PROBLEM TO WORK ON: While leaving the pictures out, set down only the lines from the one with "color: #ef4444 ->" through the end of the records, exactly as they stand.

RECORDS SUPPLIED:
━━━
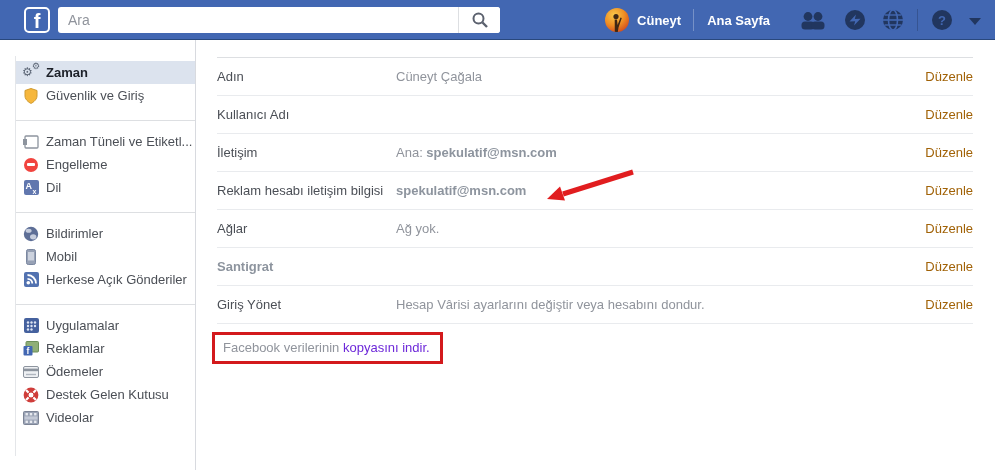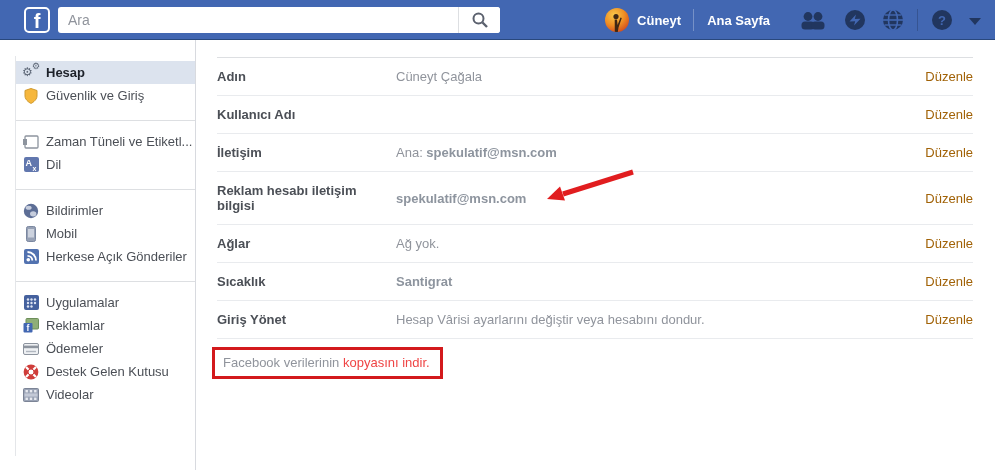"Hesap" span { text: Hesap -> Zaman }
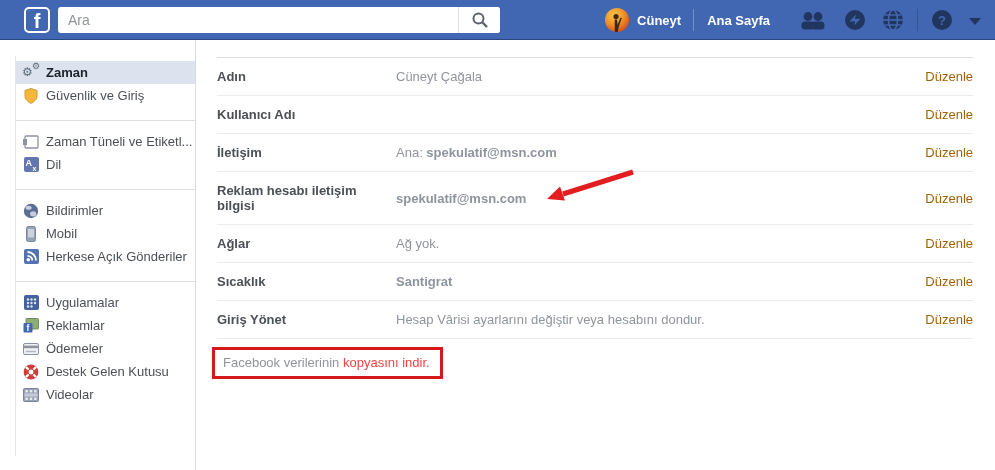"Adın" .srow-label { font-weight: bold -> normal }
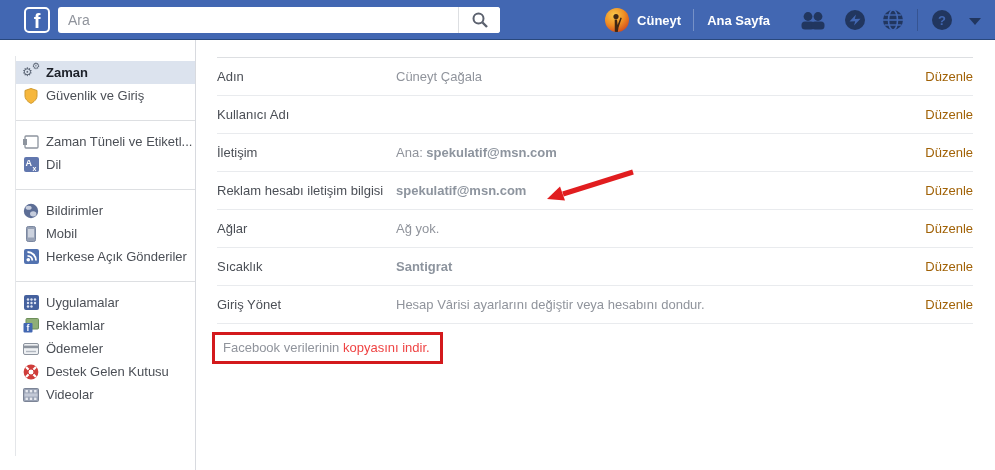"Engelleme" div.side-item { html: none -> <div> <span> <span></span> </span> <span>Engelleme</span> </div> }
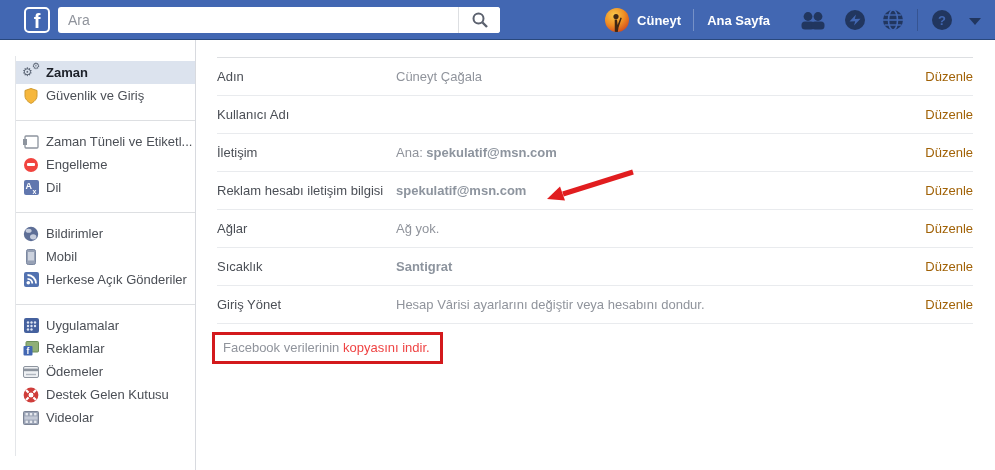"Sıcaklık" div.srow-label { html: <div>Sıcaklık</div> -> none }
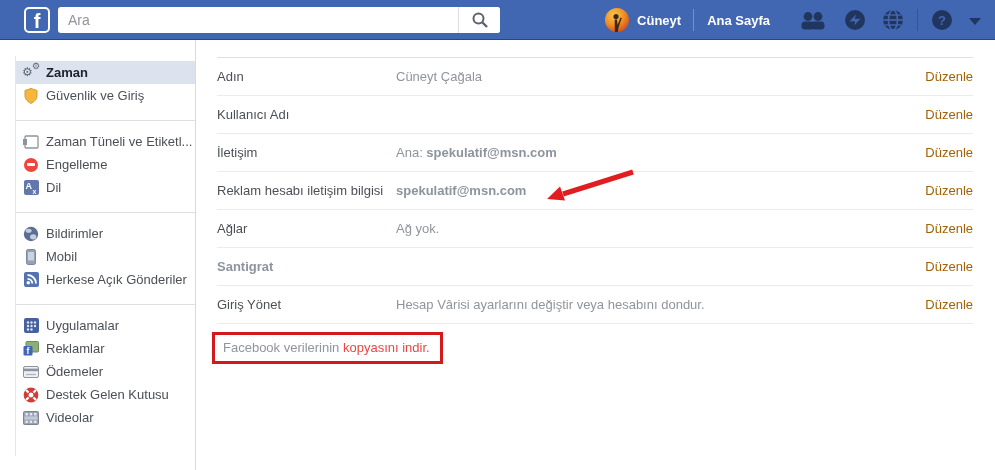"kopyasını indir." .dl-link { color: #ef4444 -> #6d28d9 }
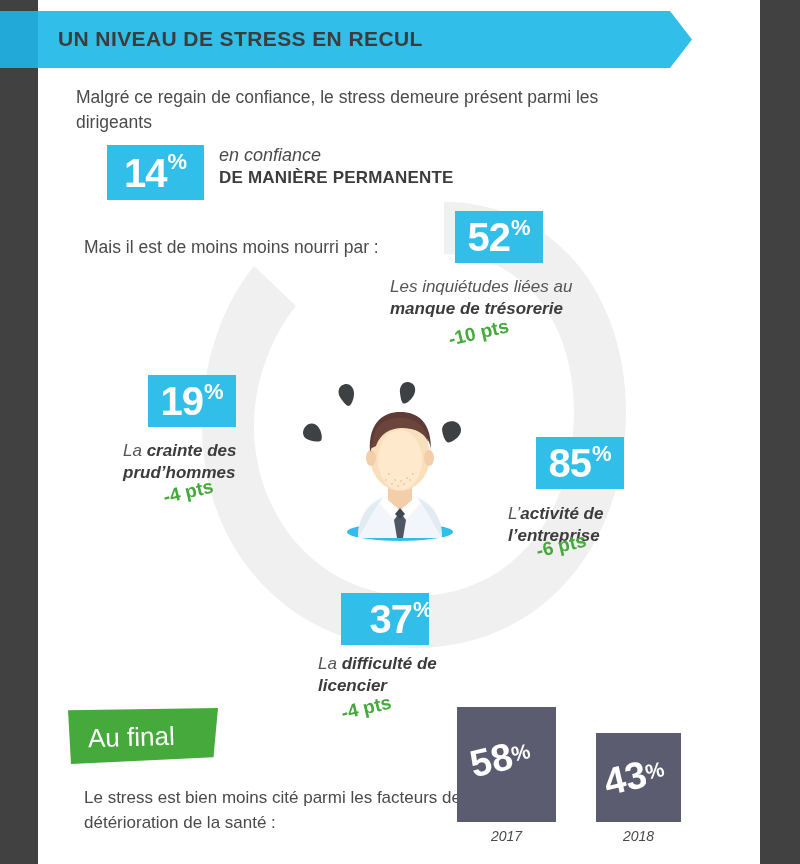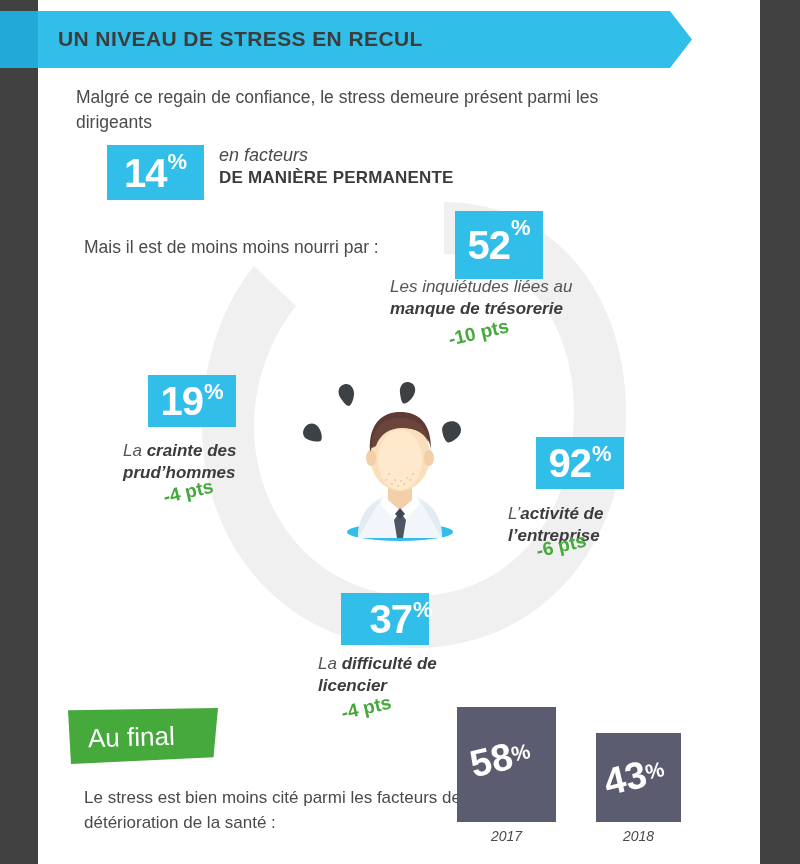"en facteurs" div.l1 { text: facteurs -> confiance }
━━━
RESULT FOR THIS EXERCISE:
"kopyasını indir." .dl-link { color: #ef4444 -> #6d28d9 }
"en facteurs" div.l1 { text: facteurs -> confiance }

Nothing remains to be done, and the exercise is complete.